However, it is also possible for the sets to contain noise
parameters only.
[0017] It is noted that the selection of sets of noise parameters
is preferably independent of any other parameters, such as
sinusoids and transients parameters. However, in some embodiments
the selecting means are also arranged for selecting a limited
number of sets from the total number of sets on the basis of one or
more other parameters representing other sound components. That is,
any sinusoidal and/or transient component parameters of a set may
be involved in, and thereby influence, the selection of noise
parameters of the set.
[0018] In a preferred embodiment, the device comprises a decision
section for deciding which parameter sets to select, and a
selection section for selecting parameter sets on the basis of
information provided by the decision section. However, embodiments
can be envisaged in which the decision section and selection
section constitute a single, integral unit. Alternatively, the
device may comprise a selection section for selecting parameter
sets on the basis of perceptual relevance values contained in the
sets of parameters. If the perceptual relevance values, or any
other values which may determine the selection without any further
decision process, are contained in the sets of parameters, the
decision section is no longer required.
[0019] The synthesizing device of the present invention may
comprise a single filter for spectrally shaping the noise of all
selected sets, and a Levinson-Durbin unit for determining filter
parameters of the filter, wherein the single filter preferably is
constituted by a Laguerre filter. In this way, a very efficient
synthesis is achieved.
[0020] Advantageously, the device of the present invention may
further comprise gain compensation means for compensating the gains
of the selected noise components for any energy loss due to any
rejected noise components. The gain compensation means allow the
total energy of the noise to remain substantially unaffected by the
selection process as the energy of any rejected noise components is
distributed over the selected noise components.

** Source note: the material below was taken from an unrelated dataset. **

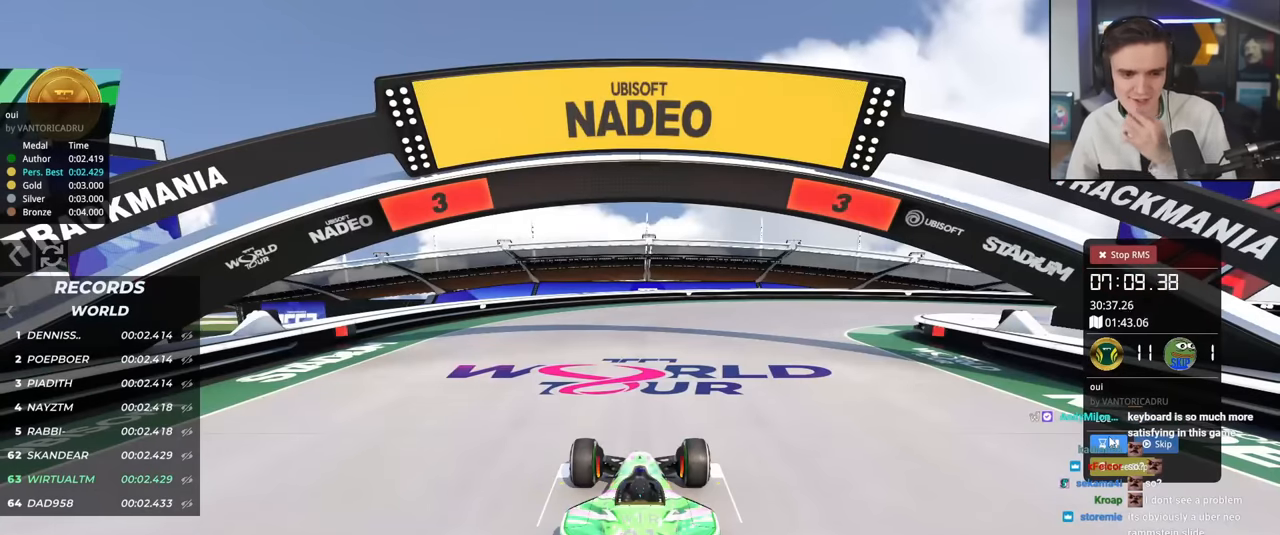
{"keys": ["up"], "events": []}
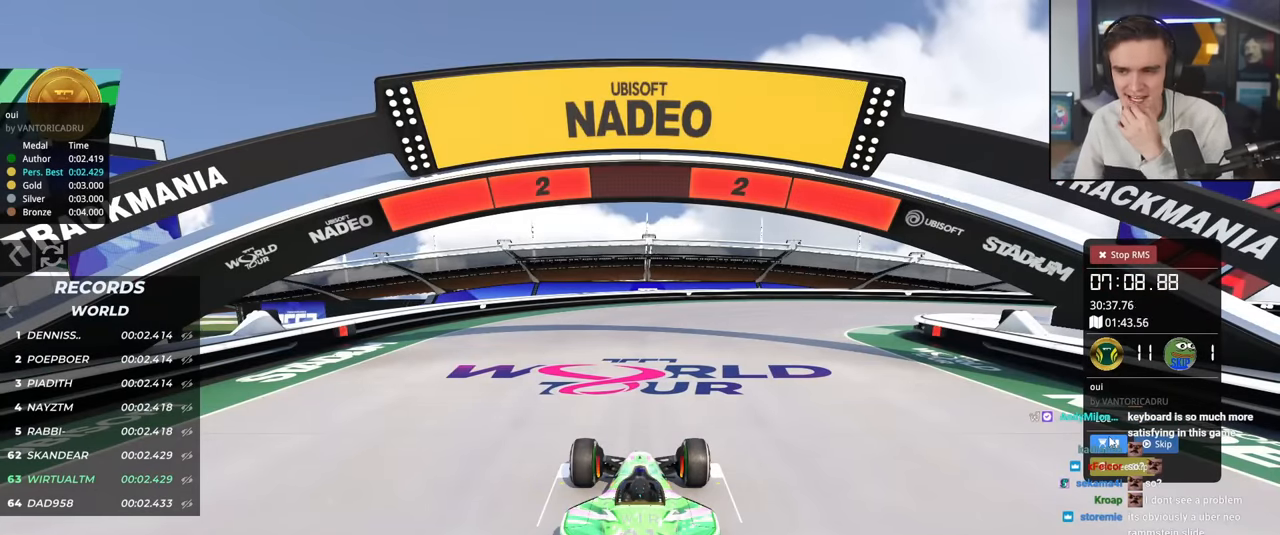
{"keys": ["up"], "events": []}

[0021] In addition, the present invention provides an encoding
device for representing sound by sets of parameters, each set of
parameters comprising noise parameters representing noise
components of the sound, the device comprising a relevance detector
for providing relevance values representing the perceptual
relevance of the respective noise parameters. The relevance
parameters are preferably added to the respective sets and may be
determined on the basis of perceptual models. The resulting sets of
parameters may be reconverted into sound by a synthesizing device
as defined above.
[0022] The present invention also provides a consumer device
comprising a synthesizing device as defined above. The consumer
device is preferably but not necessarily portable, still more
preferably hand-held, and may be constituted by a mobile (cellular)

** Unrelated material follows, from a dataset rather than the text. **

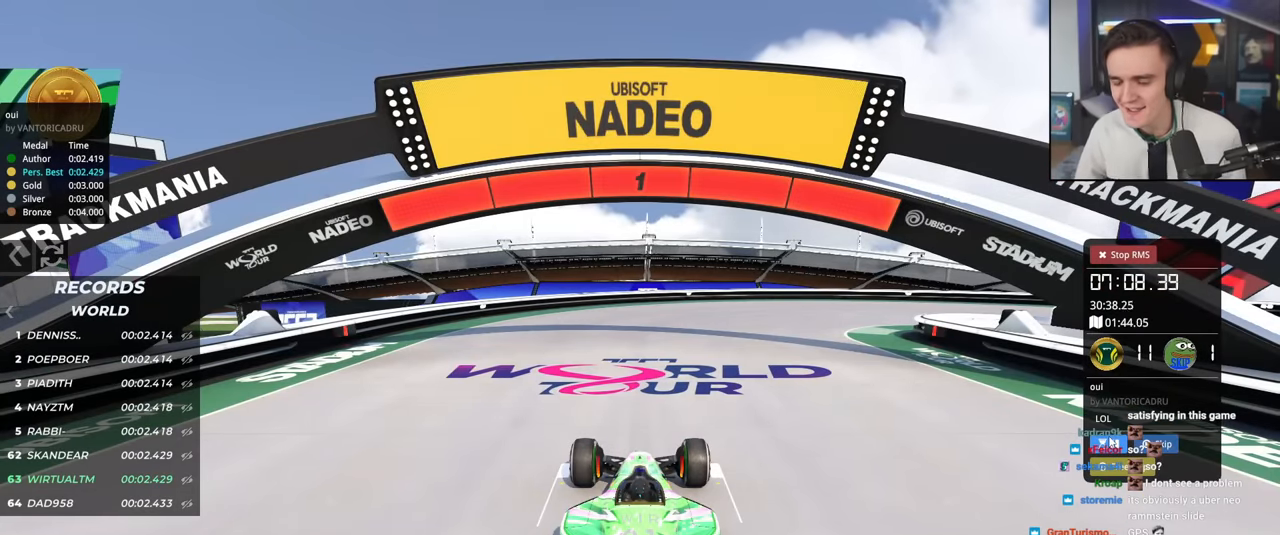
{"keys": ["up"], "events": []}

telephone, a CD player, a DVD player, an MP3 player, a PDA
(Personal Digital Assistant) or any other suitable apparatus.
[0023] The present invention further provides a method of
synthesizing sound represented by sets of parameters, each set
comprising noise parameters representing noise components of the
sound, the method comprising the steps of:
[0024] selecting a limited number of sets from the total number of
sets on the basis of a perceptual relevance value, and
[0025] synthesizing the noise components using the noise parameters
of the selected sets only.
[0026] In the method of the present invention, the perceptual
relevance value may be indicative of the amplitude of the noise
and/or of the energy of the noise.
[0027] The sets of parameters may contain only noise parameters,
but may also contain other parameters representing other components
of the sound, such as sinusoids and/or transients.

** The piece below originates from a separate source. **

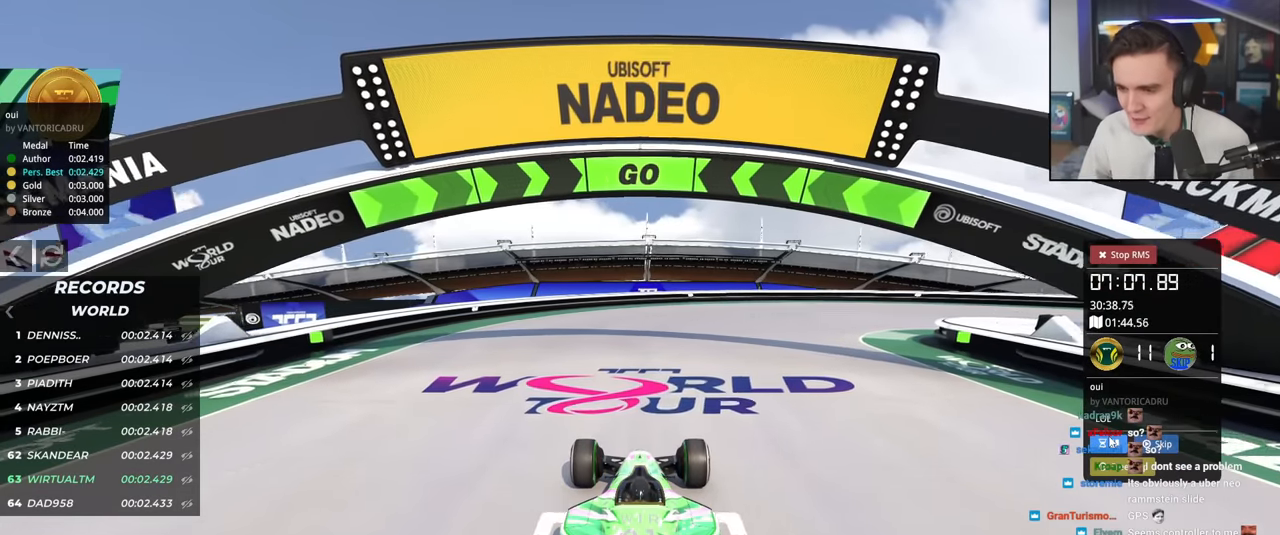
{"keys": ["up"], "events": [[133, "right", "down"], [217, "right", "up"], [367, "right", "down"], [500, "right", "up"]]}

[0028] The method of the present invention may comprise the further
step of compensating the gains of the selected noise components for
any energy loss due to any rejected noise components. By applying
this step, the total energy of the noise is substantially
unaffected by the selection process.
[0029] The present invention additionally provides a computer
program product for carrying out the method defined above. A
computer program product may comprise a set of computer executable
instructions stored on an optical or magnetic carrier, such as a CD
or DVD, or stored on and downloadable from a remote server, for
example via the Internet.
[0030] The present invention will further be explained below with
reference to exemplary embodiments illustrated in the accompanying
drawings, in which:
[0031] FIG. 1 schematically shows a noise synthesis device
according to the present invention.
[0032] FIG. 2 schematically shows sets of parameters representing
sound as used in the present invention.
[0033] FIG. 3 schematically shows the selection part of the device
of FIG. 1 in more detail.
[0034] FIG. 4 schematically shows the synthesis part of the device
of FIG. 1 in more detail.
[0035] FIG. 5 schematically shows a sound synthesis device which
incorporates the device of the present invention.
[0036] FIG. 6 schematically shows an audio encoding device.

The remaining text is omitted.